I'm in this weird place with this blog. I don't want it to be the only thing I talk about (because it's not the only thing I think about) but I also feel fucked up writing about what I did this weekend, like nothing happened. There's guilt there, and I know nobody would think that about me, but it's still something I'm feeling. I also don't want to be that girl who only talks about her dead parent because that is heavy and sad. People are all heavy and sad with you in the immediate aftermath of something like this.. but they move on faster. There's nothing wrong with that, it wasn't their mom, and they can still feel sad for you, but they likely won't have the random waves of emotions, or still feel it as acutely, as I have been. For example, the other night Matt and I were driving home from somewhere. We'd had a great night out, I was fine all night- happy, laughing, having a good time- and I just burst into tears in the car. My thought process?: I was having a good night and my mom was dead and how was this all possible and that was really fucking sad. Matt looked over and in a very panicked voice asked "sweetie, what's wrong?!"... The tone in his voice told me he wasn't sure what the root cause of the tears was. I'm honestly not sure if it was in response to this car-cry or a different one (I do my best crying in the car) but I snapped, "my mom's dead. that's what's wrong."

I don't blame him for that, I understand he's never been with someone who has lost a parent, and he hasn't lost a parent (or another equally close relative) himself.. this is as new to him as it is to me. So when I burst into tears a few weeks from now, months, years.. I don't expect everybody to automatically associate it with my mom's death. Sometimes it won't be about that, but sometimes it will be.

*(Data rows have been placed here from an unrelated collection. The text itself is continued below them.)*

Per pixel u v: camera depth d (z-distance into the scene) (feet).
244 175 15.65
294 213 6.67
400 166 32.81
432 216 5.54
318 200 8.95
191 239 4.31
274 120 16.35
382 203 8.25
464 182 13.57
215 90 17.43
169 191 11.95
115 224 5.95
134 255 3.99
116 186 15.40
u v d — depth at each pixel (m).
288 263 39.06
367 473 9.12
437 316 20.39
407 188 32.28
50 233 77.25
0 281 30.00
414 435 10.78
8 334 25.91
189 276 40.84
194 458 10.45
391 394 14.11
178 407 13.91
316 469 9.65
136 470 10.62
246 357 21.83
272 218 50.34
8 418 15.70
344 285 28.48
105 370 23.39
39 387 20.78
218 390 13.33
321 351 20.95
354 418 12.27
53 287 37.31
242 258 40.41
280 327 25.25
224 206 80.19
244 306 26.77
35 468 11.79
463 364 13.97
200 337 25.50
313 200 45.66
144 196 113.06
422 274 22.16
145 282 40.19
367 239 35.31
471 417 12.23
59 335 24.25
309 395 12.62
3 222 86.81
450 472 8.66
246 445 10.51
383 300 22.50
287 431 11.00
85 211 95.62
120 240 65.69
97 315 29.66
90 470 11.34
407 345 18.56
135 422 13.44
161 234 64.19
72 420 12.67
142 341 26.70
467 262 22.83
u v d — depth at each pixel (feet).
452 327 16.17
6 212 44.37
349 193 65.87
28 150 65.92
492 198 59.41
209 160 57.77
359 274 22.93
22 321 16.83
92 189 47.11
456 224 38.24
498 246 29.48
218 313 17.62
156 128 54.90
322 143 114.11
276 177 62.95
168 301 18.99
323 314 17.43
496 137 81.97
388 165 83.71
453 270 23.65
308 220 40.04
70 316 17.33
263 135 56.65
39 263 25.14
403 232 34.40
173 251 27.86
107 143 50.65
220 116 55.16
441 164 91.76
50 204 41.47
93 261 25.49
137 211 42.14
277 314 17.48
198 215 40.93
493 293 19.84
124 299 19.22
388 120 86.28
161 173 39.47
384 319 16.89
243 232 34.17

I've come to find out that's totally normal. But, that's precisely why this just isn't the space for me to talk about some of the deeper, more personal things I'm feeling.

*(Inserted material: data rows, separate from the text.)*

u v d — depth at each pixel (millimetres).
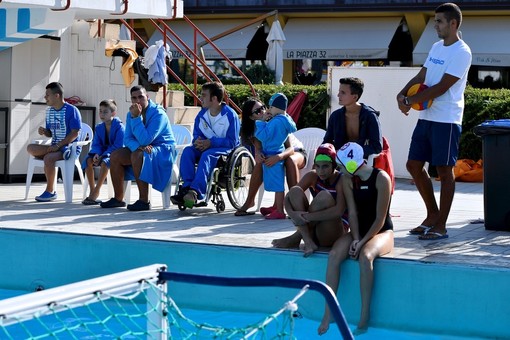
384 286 6922
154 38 26484
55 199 11039
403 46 25781
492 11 24375
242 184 10156
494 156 8562
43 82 13461
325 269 7141
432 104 8000
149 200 10336
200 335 6078
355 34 25484
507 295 6551
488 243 7840
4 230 8375
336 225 7355
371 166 7348
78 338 6523
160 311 4656
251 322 7027
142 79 14000
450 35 7980
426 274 6789
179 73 25562
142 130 10070
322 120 16109
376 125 8148
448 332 6742
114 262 7934
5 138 13164
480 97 15422
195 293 7594
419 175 8281
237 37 26047
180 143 12445
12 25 11656
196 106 15102
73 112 10914
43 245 8219
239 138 10227
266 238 8039
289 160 9648
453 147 8000
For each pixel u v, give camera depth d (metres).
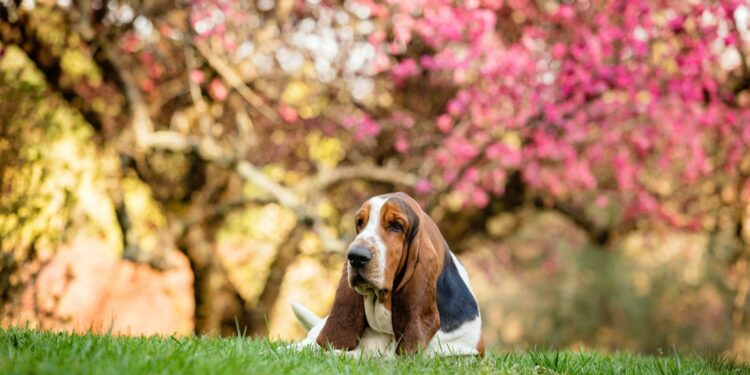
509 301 19.03
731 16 9.51
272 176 12.23
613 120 10.25
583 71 9.79
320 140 11.77
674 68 10.35
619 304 18.22
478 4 9.48
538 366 4.64
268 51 10.88
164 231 10.95
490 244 13.70
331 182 10.88
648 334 18.44
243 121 11.09
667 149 11.20
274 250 13.11
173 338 4.65
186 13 9.96
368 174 10.84
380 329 4.53
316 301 13.05
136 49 10.52
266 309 11.93
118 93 10.71
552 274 16.95
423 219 4.59
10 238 7.95
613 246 15.53
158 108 11.10
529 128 10.16
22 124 8.55
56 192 8.77
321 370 3.80
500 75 9.66
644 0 9.52
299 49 10.75
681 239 16.30
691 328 18.16
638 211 12.16
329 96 11.24
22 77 9.96
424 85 11.66
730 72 11.05
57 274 8.82
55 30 10.26
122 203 10.44
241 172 10.30
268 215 13.05
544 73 10.16
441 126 10.23
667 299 18.30
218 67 10.12
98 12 10.17
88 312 10.83
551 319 18.80
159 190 11.85
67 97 10.50
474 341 4.66
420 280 4.42
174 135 10.14
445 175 10.62
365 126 10.40
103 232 10.31
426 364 4.15
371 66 10.53
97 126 10.73
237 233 13.12
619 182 11.43
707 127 10.96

I'm not 100% sad, and I'm not 100% okay.
I also just have been really busy. Besides dealing with the aftermath of her death, the funeral and everything that entails, the case I'd had at work set to go to trial in 2 weeks absolutely exploded.. thankfully we've gotten a continuance but there's a lot to be done there, so that's been a source of anxiety. My family and I have signed up to do the M.S. walk, so I've been working on the website, getting donations, designing T-shirts, and will be planning a reception after the walk. I've agreed to host a bridal shower for Leah in April, so.. I've been brainstorming for that. And..due to some recurring car drama with M's Malibu, we've been shopping for (another) new car - - this time to lease. So, there's been carpooling, car shopping, and just in general a pain in the ass.

OH and did I mention I was supposed to be in Paris this past week? I cancelled the trip the morning my mother passed away not knowing her funeral (last Tuesday) would take place in time for me to have still gone (last Wednesay). Although with the work dramz, it's probably a good thing I was in town. So, I'm also in the early stages of planning a do-over trip with M to Italy late this summer, since I have to have my travel completed using the ticket credit by 9/24 (ironically- my mom's birthday).

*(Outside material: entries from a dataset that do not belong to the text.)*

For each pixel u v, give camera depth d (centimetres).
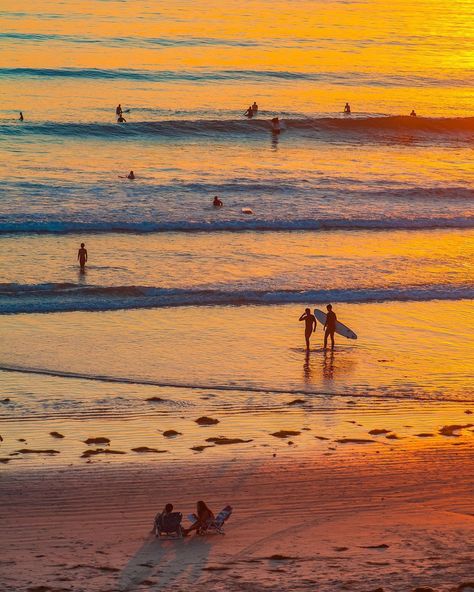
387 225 7600
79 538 2666
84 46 16412
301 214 7706
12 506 2864
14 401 3866
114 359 4512
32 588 2305
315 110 12562
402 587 2336
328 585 2347
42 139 10144
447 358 4759
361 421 3784
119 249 6631
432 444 3534
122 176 8650
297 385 4247
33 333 4881
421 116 12362
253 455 3359
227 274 6141
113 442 3447
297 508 2925
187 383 4216
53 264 6203
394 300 5772
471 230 7644
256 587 2336
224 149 10406
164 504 2936
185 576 2411
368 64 16575
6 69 13762
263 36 18925
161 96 12825
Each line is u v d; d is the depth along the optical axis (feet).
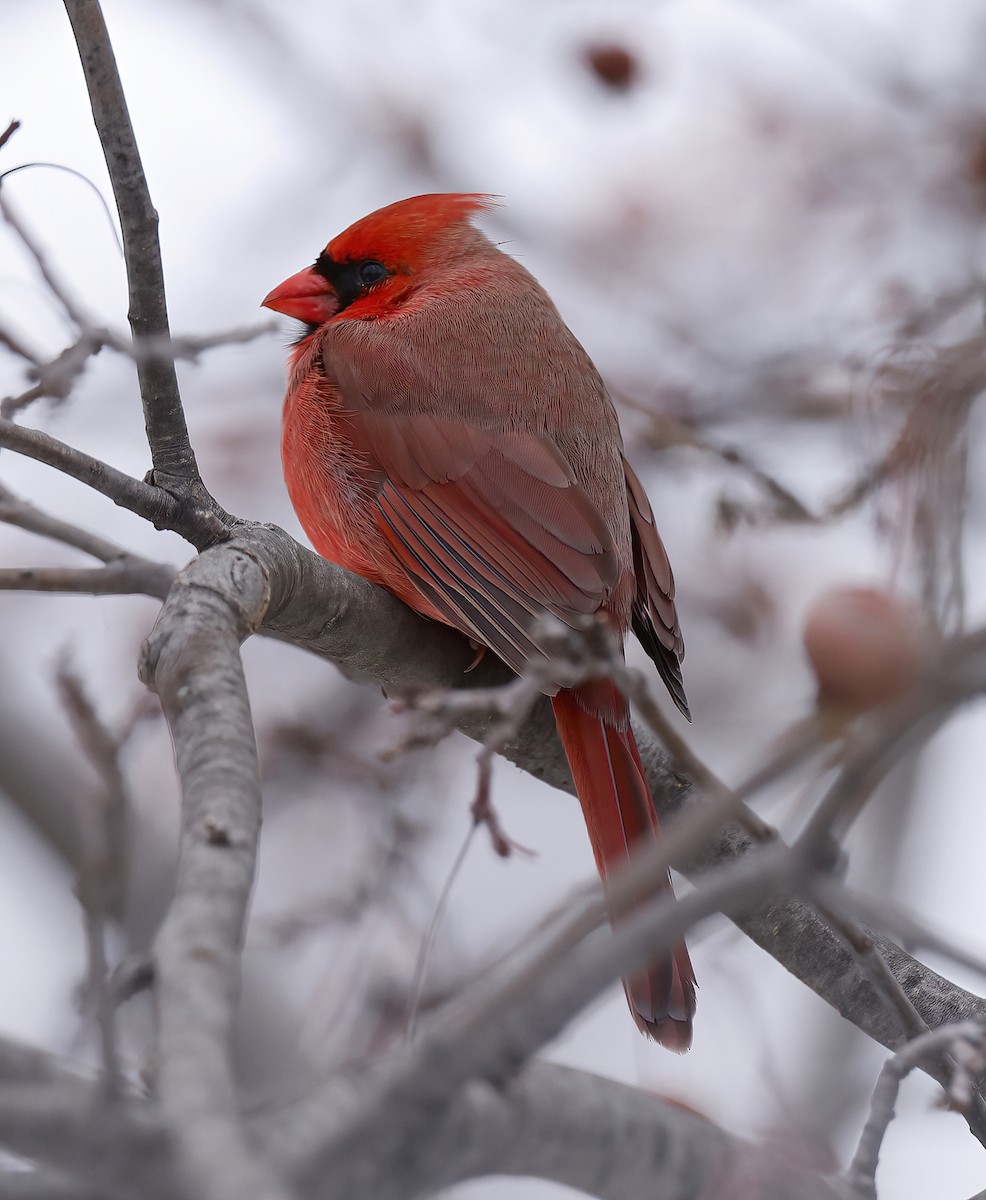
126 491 19.04
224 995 11.17
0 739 33.83
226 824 13.21
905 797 32.04
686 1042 19.07
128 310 19.69
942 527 17.84
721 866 21.71
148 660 16.43
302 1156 11.46
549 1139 15.08
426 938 17.57
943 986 21.15
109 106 18.76
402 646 24.06
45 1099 10.38
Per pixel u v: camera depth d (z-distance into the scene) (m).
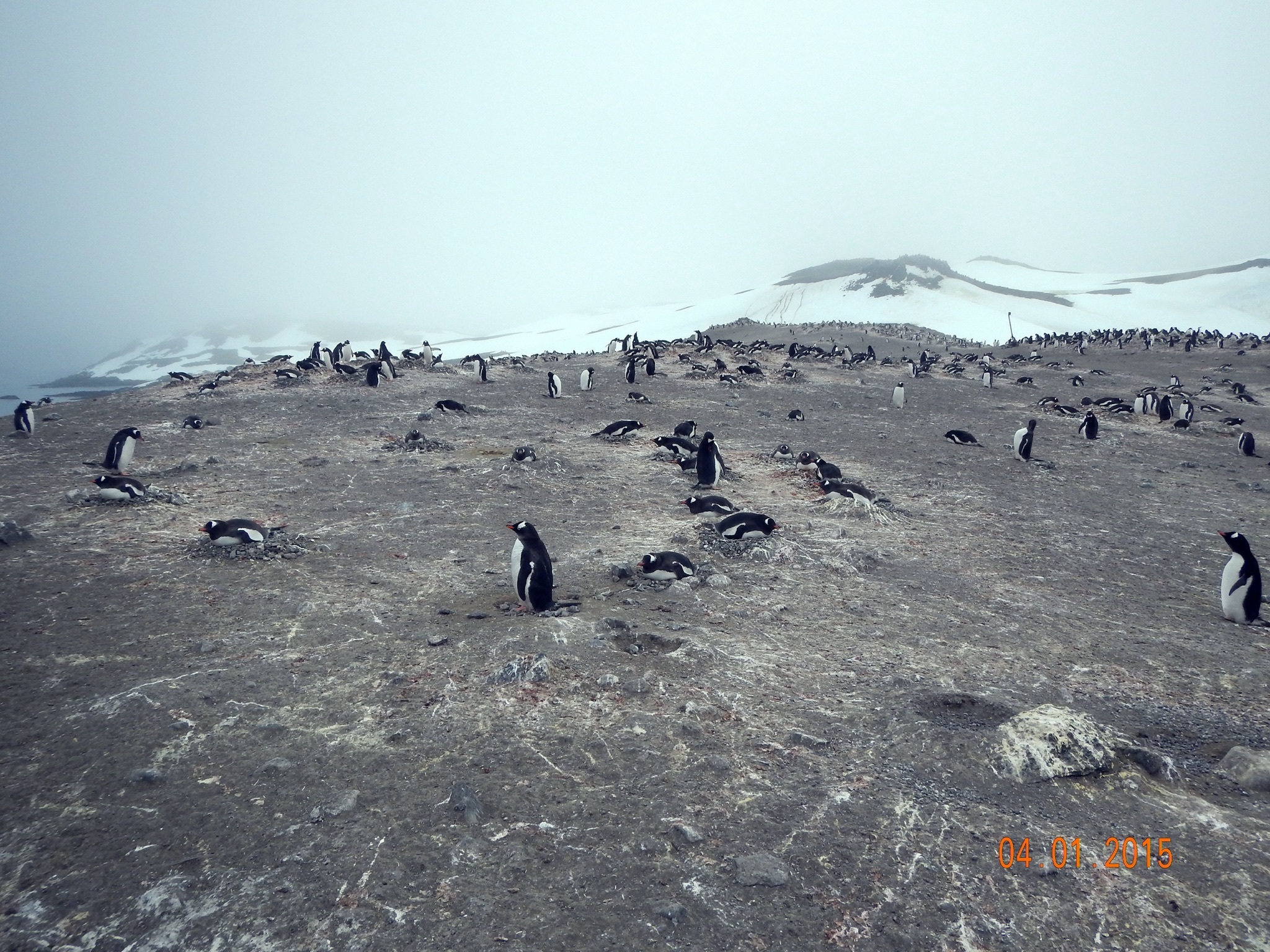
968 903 4.33
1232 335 63.28
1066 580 10.68
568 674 6.82
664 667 7.09
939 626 8.60
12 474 14.41
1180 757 5.87
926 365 40.22
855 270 190.00
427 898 4.21
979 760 5.58
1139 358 51.06
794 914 4.21
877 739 5.95
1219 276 188.75
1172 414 28.09
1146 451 22.59
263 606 8.34
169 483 14.05
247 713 6.04
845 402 29.41
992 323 142.25
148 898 4.11
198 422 19.72
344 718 6.02
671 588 9.27
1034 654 7.92
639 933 4.05
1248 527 14.17
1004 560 11.49
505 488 14.40
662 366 36.91
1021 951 4.03
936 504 14.85
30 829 4.60
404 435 19.62
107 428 19.66
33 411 19.89
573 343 181.12
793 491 15.10
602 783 5.30
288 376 27.12
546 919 4.11
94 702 6.04
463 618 8.15
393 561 10.15
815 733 6.04
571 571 9.90
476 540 11.21
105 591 8.55
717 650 7.50
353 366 29.67
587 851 4.63
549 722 6.04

That was disjointed and rambly, but I needed to say things. I'll be around. I'm getting an iphone this weekend most likely, so be on the lookout for higher quality cat photos on Instagram. (kellybea14).

15 comments:

  1. You are allowed to be all over the place. First few weeks & months were like a daze to me. My heart breaks thinking she wasn't really ready. I think my mom was at peace with going but we so weren't ready. Jounaling is an awesome thing though!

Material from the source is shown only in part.